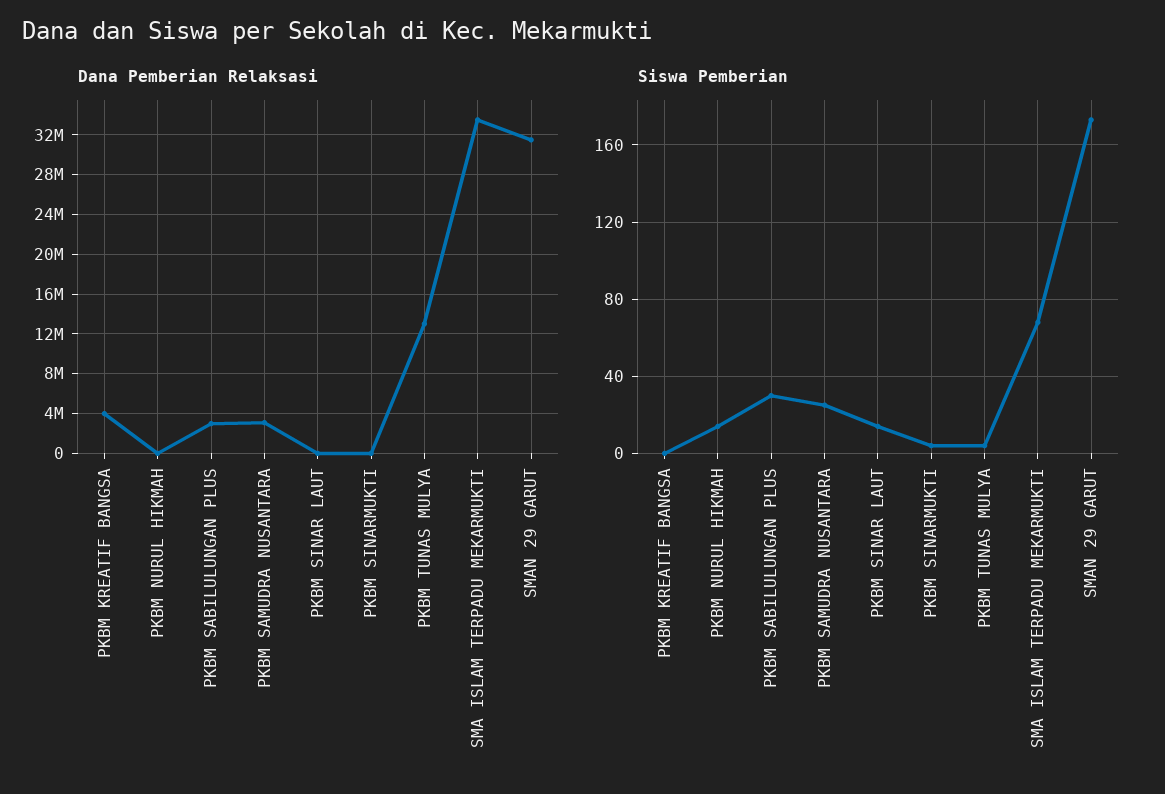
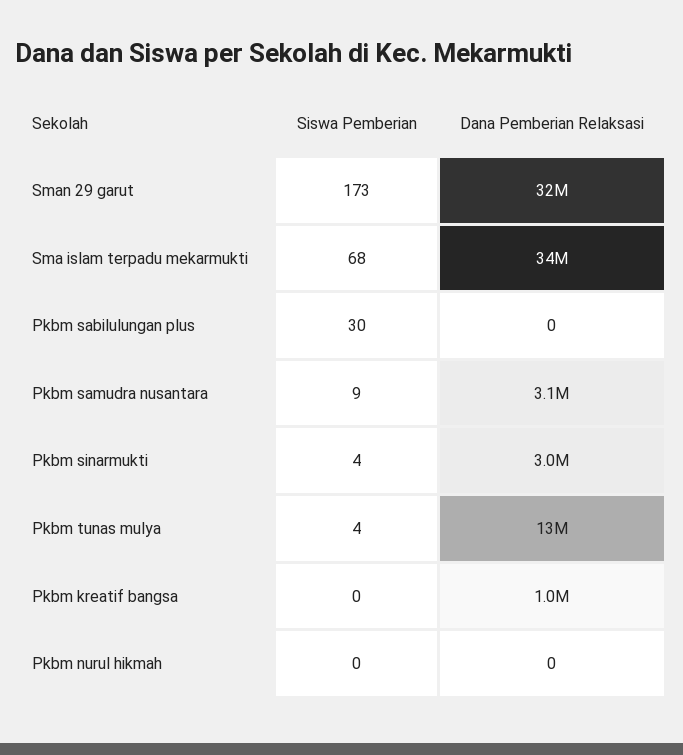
Dana Pemberian Relaksasi, PKBM KREATIF BANGSA: 4000000 -> 1000000
Dana Pemberian Relaksasi, PKBM SABILULUNGAN PLUS: 3000000 -> 0
Dana Pemberian Relaksasi, PKBM SINAR LAUT: 0 -> none
Dana Pemberian Relaksasi, PKBM SINARMUKTI: 0 -> 3000000
Siswa Pemberian, PKBM NURUL HIKMAH: 15 -> 0
Siswa Pemberian, PKBM SAMUDRA NUSANTARA: 25 -> 9
Siswa Pemberian, PKBM SINAR LAUT: 15 -> none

EXERCISE DESCRIPTION -
Would it be possible to reproduce the material word for word, images omitted?

RESPONSE TO THIS TASK -
Dana Pemberian Relaksasi, PKBM KREATIF BANGSA: 4000000 -> 1000000
Dana Pemberian Relaksasi, PKBM SABILULUNGAN PLUS: 3000000 -> 0
Dana Pemberian Relaksasi, PKBM SINAR LAUT: 0 -> none
Dana Pemberian Relaksasi, PKBM SINARMUKTI: 0 -> 3000000
Siswa Pemberian, PKBM NURUL HIKMAH: 15 -> 0
Siswa Pemberian, PKBM SAMUDRA NUSANTARA: 25 -> 9
Siswa Pemberian, PKBM SINAR LAUT: 15 -> none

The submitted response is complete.